Gene
What is a gene? It is supposed to be a unit of hereditary information.
Hence, a gene for blue eyes. Now, everyone knows genes are packed into
a deoxy-nucleotide acid (DNA for short), with the full assembly of my DNA
packed into 23 (that is, if you are lucky) chromosome pairs. So, naively,
I would expect one of the chromosomes to have a region called eyes, a
subregion called color and then a properly delineated sequence which
spells brown in a sequence of DNA coding letters (A-adenine, G-guanine,
T-thymine, C-cytosine). Say, something like AGGATCAGGCCT. And having my baby
have blue eyes is done simply by modifying that sequence to whatever
equals blue in the strange language of our innards.
Turns out, not so simple. Only 1.1 % to 2 % (depending on the source,
internet being this big) of humane genome is actually protein coding DNA,
the rest commonly referred to as junk DNA. The unit is then defined as
a sequence required to code a single protein - ie. a gene. Gene equals protein
equals gene. This being a functional definition, we are still lacking the
exact code that pertains to a particular protein. OK, protein is much
less than eye color, but it is a start. But still, there is no way to
correlate a series of AGCT letters and a particular protein using
only the definition above.
But our smart colleagues were, well, smart. They found out that
* protein coding comes in triplets. That is, a sequence of three
nucleotide bases (which is what A, G, C or T are called in chemical
terms) forms a single letter in the DNK alphabet, called a codon. The arrangement is
best seen in the translation phase of the protein creation - the three
letter part of the tRNA is a bridge between the three-letter genetic
code and one of the 20 standard proteinogenic amino acids. The amino
acids are called standard because they are directly coded by codons, and
proteinogenic because, as they link, they form peptides of plant and
animal proteins.
* the parts around the protein coding DNA have an impact on how
the proteins are formed. Some parts are called Enhancers or silencers,
which help in regulating formation of proteins, resources being limited as they
are. Similarly, promoters promote, and operators activate/repress or corepress.
There are 3-prime utranslated and 5-prime untranslated regions (UTR), which, for
example, generate seleoncysteine, a non-standard proteinogenic amino acid
in concert with a stop codon.
* special codons exist that delimit the gene - a start (AUG) and no less than three
stop codons (UAA, UAG, UGA). In essence, anything between a start and a stop codon is a gene.

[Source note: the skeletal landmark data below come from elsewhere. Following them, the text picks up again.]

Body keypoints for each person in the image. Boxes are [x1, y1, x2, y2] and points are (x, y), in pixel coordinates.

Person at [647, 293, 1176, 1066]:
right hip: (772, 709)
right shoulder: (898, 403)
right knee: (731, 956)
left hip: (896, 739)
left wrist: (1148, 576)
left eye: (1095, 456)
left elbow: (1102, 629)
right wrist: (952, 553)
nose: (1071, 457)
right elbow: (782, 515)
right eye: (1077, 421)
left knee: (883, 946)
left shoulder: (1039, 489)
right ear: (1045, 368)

* Since genes are formed away from the stored DNA, a messenger RNA is formed, typically in
length equal to a single gene, then spliced and respliced to get rid of some stuff that
is only in DNA (introns) and to acquire some stuff that is not in DNA but is in RNA
(terminator codes). So one gene - one RNA, as far as I could gleam, but I am possiblly wrong.

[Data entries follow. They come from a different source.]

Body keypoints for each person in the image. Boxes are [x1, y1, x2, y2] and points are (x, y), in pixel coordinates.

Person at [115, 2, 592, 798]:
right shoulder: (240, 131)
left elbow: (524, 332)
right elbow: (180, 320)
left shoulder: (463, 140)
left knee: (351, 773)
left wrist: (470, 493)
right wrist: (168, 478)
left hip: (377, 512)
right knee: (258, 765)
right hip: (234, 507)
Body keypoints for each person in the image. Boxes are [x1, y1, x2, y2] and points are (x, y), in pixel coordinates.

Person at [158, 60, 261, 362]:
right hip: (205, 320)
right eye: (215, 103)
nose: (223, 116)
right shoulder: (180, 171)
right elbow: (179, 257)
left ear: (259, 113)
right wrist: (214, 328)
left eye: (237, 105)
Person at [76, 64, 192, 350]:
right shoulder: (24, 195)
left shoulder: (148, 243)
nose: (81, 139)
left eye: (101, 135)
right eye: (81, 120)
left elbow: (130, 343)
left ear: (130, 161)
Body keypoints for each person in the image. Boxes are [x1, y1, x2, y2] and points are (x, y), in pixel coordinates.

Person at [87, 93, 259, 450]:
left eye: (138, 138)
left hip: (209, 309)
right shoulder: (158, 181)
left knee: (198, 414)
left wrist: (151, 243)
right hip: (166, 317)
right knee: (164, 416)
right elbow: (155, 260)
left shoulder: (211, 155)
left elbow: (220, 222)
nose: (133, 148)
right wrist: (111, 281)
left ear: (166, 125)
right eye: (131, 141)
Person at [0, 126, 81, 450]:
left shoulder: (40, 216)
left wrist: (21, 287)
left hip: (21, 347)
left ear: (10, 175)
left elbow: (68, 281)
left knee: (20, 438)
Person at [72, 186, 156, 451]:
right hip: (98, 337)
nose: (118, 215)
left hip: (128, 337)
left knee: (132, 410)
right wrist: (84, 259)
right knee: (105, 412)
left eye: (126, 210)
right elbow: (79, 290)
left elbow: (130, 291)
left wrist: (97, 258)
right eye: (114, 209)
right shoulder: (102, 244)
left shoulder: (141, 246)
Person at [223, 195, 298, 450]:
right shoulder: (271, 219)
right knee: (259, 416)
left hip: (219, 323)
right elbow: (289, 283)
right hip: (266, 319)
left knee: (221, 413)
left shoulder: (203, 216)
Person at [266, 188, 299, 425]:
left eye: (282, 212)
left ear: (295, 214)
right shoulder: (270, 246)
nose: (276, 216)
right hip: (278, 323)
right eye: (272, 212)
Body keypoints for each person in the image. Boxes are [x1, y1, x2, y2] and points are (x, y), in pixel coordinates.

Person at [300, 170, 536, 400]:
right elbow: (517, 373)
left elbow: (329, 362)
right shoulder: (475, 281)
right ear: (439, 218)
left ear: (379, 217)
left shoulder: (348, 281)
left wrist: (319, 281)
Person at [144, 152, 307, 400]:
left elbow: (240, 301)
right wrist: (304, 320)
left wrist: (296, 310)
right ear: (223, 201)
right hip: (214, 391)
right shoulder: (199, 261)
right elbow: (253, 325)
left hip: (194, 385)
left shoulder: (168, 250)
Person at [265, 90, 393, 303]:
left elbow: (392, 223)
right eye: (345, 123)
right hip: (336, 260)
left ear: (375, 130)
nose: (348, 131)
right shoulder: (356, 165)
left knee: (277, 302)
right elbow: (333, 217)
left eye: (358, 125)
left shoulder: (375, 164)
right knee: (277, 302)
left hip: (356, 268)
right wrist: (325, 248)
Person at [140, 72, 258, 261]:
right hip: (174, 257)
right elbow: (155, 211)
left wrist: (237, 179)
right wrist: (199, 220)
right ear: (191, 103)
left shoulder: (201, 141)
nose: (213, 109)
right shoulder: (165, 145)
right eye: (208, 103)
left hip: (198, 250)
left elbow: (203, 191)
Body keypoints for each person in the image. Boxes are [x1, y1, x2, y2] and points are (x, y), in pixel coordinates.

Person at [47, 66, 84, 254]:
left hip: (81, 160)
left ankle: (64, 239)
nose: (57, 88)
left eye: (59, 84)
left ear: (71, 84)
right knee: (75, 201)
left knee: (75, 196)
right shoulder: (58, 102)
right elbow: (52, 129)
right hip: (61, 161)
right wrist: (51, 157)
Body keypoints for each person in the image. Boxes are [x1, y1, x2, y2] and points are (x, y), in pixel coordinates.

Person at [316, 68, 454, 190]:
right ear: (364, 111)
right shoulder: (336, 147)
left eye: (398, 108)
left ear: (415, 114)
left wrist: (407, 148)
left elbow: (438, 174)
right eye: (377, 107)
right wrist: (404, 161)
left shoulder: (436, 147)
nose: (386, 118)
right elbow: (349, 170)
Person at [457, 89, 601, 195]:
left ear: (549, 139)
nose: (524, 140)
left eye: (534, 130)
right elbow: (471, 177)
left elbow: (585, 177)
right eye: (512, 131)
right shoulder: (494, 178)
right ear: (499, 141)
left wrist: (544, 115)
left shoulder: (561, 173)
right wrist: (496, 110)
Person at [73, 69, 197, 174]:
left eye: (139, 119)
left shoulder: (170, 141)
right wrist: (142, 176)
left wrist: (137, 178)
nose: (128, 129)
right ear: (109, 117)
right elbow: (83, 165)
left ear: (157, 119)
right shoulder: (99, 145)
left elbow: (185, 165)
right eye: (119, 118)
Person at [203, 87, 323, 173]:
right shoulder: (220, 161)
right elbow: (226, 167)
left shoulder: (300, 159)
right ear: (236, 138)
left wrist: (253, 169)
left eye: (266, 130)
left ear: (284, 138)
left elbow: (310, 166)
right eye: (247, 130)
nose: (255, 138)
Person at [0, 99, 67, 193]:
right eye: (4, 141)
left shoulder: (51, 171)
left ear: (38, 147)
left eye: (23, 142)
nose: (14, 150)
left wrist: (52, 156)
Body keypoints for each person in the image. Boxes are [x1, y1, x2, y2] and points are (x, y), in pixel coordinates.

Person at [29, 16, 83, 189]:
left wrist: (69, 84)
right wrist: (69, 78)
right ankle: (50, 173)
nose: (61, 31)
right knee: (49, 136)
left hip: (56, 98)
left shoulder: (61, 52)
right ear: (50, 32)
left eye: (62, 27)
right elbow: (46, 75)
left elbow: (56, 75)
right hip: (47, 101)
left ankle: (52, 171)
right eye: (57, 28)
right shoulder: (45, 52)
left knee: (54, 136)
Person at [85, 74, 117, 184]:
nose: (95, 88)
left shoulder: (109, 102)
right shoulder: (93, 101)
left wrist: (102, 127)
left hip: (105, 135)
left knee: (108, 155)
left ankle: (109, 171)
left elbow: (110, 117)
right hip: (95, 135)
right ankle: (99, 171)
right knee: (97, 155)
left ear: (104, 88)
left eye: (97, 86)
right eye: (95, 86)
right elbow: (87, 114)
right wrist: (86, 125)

And today, we will see what an eigengene is, and what we can infere from that.
From Orly Alter's lecture
Dataset that have at least one axis in common (patients, time points) can be
decomposed jointly using generalized single value decomposition (GSVD). In
that way, similarities and dissimilarities between samples in the common
category can be recognized. SVD generates eigenvectors, perpendicular patterns
in non-common axes (categories), which can be thought as patterns, and eigen-values,
which correspond to the strength of those patterns. The stronger the eigen-value
for a particular subset of patients, the more relevant is the pattern.
In cancer disease such patterns lead to disease grading, outcome segregation and
therapy selection. Current work performed on cancer genome databases, future endeavours
aimed at bringing findings to clincs.